* **TRY IT**:
Reproduce the data below with every occurrence of "as read against the axis" renamed to "judged against the axis" and all other text left unchanged.

[Records from a data source]
☆ ☆ ☆

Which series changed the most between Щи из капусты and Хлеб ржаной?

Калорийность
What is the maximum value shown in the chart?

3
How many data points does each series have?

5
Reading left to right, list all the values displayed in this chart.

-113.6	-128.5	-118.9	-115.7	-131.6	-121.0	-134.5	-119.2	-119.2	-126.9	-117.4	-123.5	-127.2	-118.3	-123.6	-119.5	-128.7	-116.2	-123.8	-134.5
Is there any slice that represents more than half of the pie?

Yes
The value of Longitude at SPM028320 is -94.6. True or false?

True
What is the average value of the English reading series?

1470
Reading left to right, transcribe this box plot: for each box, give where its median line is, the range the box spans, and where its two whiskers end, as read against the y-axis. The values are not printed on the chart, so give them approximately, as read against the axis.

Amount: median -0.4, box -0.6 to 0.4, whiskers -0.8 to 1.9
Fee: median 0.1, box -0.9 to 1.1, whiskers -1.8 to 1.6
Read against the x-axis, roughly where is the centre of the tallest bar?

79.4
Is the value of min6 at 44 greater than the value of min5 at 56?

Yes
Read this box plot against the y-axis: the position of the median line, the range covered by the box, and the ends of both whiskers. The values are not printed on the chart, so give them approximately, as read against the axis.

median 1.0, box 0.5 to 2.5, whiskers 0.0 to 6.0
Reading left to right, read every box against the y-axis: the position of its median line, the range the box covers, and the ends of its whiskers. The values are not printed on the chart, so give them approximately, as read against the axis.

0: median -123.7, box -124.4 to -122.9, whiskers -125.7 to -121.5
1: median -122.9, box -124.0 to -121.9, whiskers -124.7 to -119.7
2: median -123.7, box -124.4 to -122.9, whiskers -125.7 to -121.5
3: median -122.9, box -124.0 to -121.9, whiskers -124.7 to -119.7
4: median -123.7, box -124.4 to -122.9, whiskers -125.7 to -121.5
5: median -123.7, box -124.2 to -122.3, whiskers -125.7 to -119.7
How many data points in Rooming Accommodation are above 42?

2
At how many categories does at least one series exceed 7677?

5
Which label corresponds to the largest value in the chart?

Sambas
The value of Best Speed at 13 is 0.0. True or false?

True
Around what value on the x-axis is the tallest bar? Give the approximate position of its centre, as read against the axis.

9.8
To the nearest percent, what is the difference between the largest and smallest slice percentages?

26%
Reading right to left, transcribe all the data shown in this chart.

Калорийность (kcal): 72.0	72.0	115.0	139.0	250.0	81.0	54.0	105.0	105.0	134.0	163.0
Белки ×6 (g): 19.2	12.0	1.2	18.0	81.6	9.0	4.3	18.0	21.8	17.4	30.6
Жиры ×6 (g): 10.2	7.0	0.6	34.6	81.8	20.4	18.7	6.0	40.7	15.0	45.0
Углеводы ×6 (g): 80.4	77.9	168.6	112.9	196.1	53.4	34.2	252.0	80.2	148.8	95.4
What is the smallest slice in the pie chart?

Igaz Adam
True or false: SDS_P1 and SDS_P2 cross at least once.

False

☆ ☆ ☆

* **RESPONSE AREA**:
Which series changed the most between Щи из капусты and Хлеб ржаной?

Калорийность
What is the maximum value shown in the chart?

3
How many data points does each series have?

5
Reading left to right, list all the values displayed in this chart.

-113.6	-128.5	-118.9	-115.7	-131.6	-121.0	-134.5	-119.2	-119.2	-126.9	-117.4	-123.5	-127.2	-118.3	-123.6	-119.5	-128.7	-116.2	-123.8	-134.5
Is there any slice that represents more than half of the pie?

Yes
The value of Longitude at SPM028320 is -94.6. True or false?

True
What is the average value of the English reading series?

1470
Reading left to right, transcribe this box plot: for each box, give where its median line is, the range the box spans, and where its two whiskers end, as read against the y-axis. The values are not printed on the chart, so give them approximately, judged against the axis.

Amount: median -0.4, box -0.6 to 0.4, whiskers -0.8 to 1.9
Fee: median 0.1, box -0.9 to 1.1, whiskers -1.8 to 1.6
Read against the x-axis, roughly where is the centre of the tallest bar?

79.4
Is the value of min6 at 44 greater than the value of min5 at 56?

Yes
Read this box plot against the y-axis: the position of the median line, the range covered by the box, and the ends of both whiskers. The values are not printed on the chart, so give them approximately, judged against the axis.

median 1.0, box 0.5 to 2.5, whiskers 0.0 to 6.0
Reading left to right, read every box against the y-axis: the position of its median line, the range the box covers, and the ends of its whiskers. The values are not printed on the chart, so give them approximately, judged against the axis.

0: median -123.7, box -124.4 to -122.9, whiskers -125.7 to -121.5
1: median -122.9, box -124.0 to -121.9, whiskers -124.7 to -119.7
2: median -123.7, box -124.4 to -122.9, whiskers -125.7 to -121.5
3: median -122.9, box -124.0 to -121.9, whiskers -124.7 to -119.7
4: median -123.7, box -124.4 to -122.9, whiskers -125.7 to -121.5
5: median -123.7, box -124.2 to -122.3, whiskers -125.7 to -119.7
How many data points in Rooming Accommodation are above 42?

2
At how many categories does at least one series exceed 7677?

5
Which label corresponds to the largest value in the chart?

Sambas
The value of Best Speed at 13 is 0.0. True or false?

True
Around what value on the x-axis is the tallest bar? Give the approximate position of its centre, judged against the axis.

9.8
To the nearest percent, what is the difference between the largest and smallest slice percentages?

26%
Reading right to left, transcribe all the data shown in this chart.

Калорийность (kcal): 72.0	72.0	115.0	139.0	250.0	81.0	54.0	105.0	105.0	134.0	163.0
Белки ×6 (g): 19.2	12.0	1.2	18.0	81.6	9.0	4.3	18.0	21.8	17.4	30.6
Жиры ×6 (g): 10.2	7.0	0.6	34.6	81.8	20.4	18.7	6.0	40.7	15.0	45.0
Углеводы ×6 (g): 80.4	77.9	168.6	112.9	196.1	53.4	34.2	252.0	80.2	148.8	95.4
What is the smallest slice in the pie chart?

Igaz Adam
True or false: SDS_P1 and SDS_P2 cross at least once.

False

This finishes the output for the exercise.